The much vaunted Senate “Gang of 14” gained notoriety earlier this year when they combined forces to prevent the Senate from changing its rules. The group of seven moderate Republicans and seven moderate Democrats succeeded in thwarting the GOP leadership’s attempt to do away with the filibuster of judicial nominees.
The proposed rules change followed frequent Democratic filibustering of President Bush’s judicial nominees, and it was backed by most Senate Republicans as well as outside activists who had grown weary of Democratic obstruction. Consequently, the gang’s successful stand enraged the Republican base and drew ire from different-minded Senate colleagues who saw the gang’s efforts as showboating at the expense of a majority of their caucus.
However, the gang became media darlings. Countless editorials praised their “moderation,” “sensibility” and “reverence for tradition.” Clearly the liberal media saw the Gang’s actions as a blow to conservatives who want to confirm judges dedicated to interpreting the constitution (in the mold of Scalia and Thomas).
To date, the Gang’s stand has turned out better than expected for those conservatives, though.

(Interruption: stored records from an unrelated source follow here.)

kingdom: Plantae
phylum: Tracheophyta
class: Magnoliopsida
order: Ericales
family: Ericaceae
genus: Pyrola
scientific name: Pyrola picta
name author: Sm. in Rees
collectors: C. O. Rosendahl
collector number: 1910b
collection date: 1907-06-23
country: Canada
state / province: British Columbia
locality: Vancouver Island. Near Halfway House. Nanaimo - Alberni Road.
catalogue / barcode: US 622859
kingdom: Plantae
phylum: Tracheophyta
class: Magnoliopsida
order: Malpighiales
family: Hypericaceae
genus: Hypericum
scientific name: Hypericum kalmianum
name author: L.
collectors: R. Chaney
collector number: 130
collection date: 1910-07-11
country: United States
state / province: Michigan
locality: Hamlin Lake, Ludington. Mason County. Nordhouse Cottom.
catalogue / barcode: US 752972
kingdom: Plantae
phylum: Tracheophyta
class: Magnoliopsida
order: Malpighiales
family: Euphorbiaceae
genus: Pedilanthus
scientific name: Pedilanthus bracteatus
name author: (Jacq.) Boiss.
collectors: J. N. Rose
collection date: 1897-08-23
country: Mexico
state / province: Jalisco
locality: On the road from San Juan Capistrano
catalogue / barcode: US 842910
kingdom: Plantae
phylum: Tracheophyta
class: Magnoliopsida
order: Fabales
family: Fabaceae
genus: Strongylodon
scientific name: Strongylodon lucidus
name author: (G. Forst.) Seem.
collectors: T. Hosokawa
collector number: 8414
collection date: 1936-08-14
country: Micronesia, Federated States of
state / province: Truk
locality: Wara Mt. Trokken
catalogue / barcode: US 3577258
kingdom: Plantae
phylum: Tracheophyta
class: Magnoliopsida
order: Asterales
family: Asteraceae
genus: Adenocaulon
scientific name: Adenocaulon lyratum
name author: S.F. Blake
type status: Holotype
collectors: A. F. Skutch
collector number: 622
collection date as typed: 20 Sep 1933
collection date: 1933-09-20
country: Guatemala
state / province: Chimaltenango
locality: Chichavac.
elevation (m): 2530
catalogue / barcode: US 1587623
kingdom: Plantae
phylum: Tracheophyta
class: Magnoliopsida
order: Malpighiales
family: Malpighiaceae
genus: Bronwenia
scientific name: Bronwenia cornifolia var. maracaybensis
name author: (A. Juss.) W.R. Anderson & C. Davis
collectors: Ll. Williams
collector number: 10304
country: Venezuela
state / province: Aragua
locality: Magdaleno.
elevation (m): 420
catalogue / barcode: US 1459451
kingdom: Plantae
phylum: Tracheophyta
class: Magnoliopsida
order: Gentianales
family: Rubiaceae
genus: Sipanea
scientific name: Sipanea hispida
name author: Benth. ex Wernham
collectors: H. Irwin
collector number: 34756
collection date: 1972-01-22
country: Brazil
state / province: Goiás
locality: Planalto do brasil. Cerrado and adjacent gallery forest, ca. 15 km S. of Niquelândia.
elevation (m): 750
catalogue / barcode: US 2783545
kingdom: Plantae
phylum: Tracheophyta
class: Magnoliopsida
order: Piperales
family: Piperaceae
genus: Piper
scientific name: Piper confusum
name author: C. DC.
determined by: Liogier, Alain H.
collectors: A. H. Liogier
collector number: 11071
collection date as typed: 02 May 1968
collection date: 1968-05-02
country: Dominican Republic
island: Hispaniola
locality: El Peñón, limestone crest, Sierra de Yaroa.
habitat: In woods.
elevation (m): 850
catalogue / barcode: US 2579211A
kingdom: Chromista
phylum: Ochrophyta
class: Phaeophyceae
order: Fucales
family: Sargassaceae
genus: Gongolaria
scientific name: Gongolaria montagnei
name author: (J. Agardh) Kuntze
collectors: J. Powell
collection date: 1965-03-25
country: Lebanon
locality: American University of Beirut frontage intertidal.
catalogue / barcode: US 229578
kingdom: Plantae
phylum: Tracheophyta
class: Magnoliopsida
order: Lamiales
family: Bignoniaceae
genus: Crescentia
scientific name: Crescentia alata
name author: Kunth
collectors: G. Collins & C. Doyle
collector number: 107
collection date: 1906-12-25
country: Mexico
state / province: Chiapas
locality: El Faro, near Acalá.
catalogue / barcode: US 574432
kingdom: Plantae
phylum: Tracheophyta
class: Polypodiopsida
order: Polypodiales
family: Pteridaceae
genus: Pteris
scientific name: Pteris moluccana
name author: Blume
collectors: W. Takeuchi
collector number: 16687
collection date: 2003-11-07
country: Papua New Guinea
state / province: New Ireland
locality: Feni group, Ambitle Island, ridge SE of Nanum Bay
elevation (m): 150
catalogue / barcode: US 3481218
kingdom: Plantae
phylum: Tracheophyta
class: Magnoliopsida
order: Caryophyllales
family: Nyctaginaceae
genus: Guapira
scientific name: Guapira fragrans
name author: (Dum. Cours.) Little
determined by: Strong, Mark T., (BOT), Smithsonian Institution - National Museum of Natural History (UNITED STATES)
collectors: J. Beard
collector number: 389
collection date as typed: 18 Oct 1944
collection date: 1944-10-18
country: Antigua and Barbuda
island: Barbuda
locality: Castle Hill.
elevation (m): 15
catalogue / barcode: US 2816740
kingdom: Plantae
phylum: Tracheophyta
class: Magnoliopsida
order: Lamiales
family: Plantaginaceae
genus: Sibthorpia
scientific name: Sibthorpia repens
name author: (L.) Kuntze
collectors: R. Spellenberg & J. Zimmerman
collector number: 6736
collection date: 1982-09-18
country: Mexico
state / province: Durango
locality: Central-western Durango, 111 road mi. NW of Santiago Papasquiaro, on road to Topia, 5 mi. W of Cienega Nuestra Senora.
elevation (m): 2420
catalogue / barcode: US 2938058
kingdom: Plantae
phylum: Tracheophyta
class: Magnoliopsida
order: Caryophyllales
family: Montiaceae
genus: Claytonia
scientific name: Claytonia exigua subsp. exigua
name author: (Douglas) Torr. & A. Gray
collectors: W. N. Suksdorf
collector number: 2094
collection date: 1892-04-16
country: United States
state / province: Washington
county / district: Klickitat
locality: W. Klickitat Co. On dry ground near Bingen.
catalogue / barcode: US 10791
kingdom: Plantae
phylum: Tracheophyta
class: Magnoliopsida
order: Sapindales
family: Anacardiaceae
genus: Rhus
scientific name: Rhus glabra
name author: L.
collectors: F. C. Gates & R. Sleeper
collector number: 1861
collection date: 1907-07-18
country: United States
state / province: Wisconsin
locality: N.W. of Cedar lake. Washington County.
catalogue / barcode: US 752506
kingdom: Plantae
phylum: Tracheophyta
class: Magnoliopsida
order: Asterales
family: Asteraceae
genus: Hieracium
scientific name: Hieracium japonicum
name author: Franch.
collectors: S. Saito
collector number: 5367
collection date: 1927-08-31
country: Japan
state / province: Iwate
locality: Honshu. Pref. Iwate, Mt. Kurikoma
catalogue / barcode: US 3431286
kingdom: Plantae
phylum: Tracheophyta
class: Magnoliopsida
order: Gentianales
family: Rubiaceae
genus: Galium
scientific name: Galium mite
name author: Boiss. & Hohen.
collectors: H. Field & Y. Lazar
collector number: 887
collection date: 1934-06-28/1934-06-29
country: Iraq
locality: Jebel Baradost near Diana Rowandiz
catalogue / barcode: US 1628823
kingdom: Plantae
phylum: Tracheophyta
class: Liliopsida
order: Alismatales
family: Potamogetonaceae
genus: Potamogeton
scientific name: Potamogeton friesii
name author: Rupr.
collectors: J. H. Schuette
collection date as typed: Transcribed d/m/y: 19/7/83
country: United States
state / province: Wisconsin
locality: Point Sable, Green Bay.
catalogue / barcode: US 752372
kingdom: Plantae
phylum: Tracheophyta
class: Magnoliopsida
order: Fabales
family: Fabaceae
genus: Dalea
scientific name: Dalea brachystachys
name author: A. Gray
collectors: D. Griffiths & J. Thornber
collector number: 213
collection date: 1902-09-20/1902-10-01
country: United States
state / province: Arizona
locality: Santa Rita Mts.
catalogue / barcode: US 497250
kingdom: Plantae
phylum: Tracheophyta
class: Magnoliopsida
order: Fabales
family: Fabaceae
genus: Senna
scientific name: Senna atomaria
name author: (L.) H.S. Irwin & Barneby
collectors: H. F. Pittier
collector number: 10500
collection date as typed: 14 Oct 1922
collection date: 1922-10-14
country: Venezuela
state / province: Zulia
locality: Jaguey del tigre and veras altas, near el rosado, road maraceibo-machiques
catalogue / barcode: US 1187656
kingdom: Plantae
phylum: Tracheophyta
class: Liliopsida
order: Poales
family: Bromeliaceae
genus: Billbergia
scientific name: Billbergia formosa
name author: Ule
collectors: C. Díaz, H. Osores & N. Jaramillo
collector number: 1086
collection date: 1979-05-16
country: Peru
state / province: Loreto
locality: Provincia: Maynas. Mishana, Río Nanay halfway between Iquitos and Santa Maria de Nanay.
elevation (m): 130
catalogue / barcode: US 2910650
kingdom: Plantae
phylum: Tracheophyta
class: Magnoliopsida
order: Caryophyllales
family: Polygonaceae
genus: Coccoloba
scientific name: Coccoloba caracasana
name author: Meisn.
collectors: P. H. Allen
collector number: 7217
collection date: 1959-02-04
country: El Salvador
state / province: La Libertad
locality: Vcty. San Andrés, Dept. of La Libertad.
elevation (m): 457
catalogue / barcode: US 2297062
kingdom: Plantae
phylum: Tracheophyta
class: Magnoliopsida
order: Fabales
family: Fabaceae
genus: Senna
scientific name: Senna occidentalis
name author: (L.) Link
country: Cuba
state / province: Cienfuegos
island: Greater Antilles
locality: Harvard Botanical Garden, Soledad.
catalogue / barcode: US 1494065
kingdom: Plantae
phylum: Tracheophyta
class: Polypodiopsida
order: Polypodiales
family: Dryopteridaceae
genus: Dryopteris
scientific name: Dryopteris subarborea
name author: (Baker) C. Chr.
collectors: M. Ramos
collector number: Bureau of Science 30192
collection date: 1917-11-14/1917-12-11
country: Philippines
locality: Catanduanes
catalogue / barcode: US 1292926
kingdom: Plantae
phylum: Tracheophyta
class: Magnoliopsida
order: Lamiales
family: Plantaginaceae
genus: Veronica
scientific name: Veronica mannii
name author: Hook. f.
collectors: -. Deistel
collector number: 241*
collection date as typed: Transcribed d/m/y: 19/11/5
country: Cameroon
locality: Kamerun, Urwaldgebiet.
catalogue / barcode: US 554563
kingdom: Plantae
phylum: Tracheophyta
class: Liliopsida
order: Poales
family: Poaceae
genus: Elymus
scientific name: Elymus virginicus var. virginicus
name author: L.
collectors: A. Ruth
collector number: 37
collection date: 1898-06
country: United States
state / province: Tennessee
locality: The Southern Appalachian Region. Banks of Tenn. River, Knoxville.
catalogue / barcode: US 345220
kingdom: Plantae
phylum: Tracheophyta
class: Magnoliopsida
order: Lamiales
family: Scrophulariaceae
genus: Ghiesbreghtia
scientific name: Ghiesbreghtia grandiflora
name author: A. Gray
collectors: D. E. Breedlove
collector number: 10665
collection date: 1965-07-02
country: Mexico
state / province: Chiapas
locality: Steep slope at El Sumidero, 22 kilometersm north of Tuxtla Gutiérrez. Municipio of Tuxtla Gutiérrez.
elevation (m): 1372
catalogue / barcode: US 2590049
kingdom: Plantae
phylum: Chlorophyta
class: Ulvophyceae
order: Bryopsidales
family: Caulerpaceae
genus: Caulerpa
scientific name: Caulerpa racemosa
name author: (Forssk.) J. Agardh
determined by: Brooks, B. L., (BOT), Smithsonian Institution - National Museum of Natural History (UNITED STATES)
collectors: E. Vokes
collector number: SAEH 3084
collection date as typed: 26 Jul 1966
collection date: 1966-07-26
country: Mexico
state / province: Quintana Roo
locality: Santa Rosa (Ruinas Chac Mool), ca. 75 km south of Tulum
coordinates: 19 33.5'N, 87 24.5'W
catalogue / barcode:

The high court is now presided over by Chief Justice John Roberts and he has a new associate, Samuel Alito, while the Senate has been able to approve a raft of President Bush’s lower level nominees.
But now, the gang — especially the seven Republican members — are making a high-profile return to the spotlight, and this time the outcome could be much different.
Republican Senators John McCain, Lindsey Graham, John Warner, Susan Collins, Olympia Snowe, Gordon Smith and Lincoln Chafee — all original members of the gang — have been joined by John Sununu, Chuck Hagel and Dick Lugar to oppose the President on another high-profile administration priority.
The President wants Congress to approve legislation drafted in the wake of the Hamdan Supreme Court decision (which required congressional sanctioning of the President’s military commissions program). The administration and the “gang plus three” disagree over whether terrorists tried in military commissions should have access to the classified material used to prosecute them. The administration refuses to share this classified information with terrorists and their lawyers, as it could threaten national security. The gang plus three insists it undermines the trial not to share it.
Also at issue is the application of the Geneva Conventions. The President argues that American professionals tasked with interrogating terrorists need clarification about the overly broad Geneva Conventions in order to extract information that could help avert attacks on the homeland. The tactics used to extract this information, argues the President, must be validated by Congress or else interrogators will not be able to move forward with interrogations that, according to a new ABC news report, have already helped avert as many as 12 terrorist attacks against the United States.
The gang plus three says no. McCain, in a statement on his website, made clear that he thinks the President’s approach “weakens” the Geneva Conventions while setting “an example to other countries, with less respect for basic human rights, that they could issue their own legislative ‘reinterpretations.’”
But McCain’s approach assumes our enemy has even some remote standard of moral decency and respect for the Geneva Conventions. Surely an enemy that routinely kills innocents while beheading kidnapped victims on camera cares nothing for such notions. That does not mean that America should also disregard the Geneva Conventions; the administration is not arguing for that.
In a press conference this week Bush laid it out. “I am asking Congress to pass a clear law with clear guidelines,” he said. He added he only has one test as far as the legislation was concerned: The intelligence community must confirm that whatever Congress passes will allow the current administration program (the one that has thwarted attacks) to continue. If Congress passes a law to the contrary — similar to the one supported by the gang plus three — Bush says the program will be discontinued.
That would be an outcome far different than the one resulting from the Gang’s first foray onto the national stage.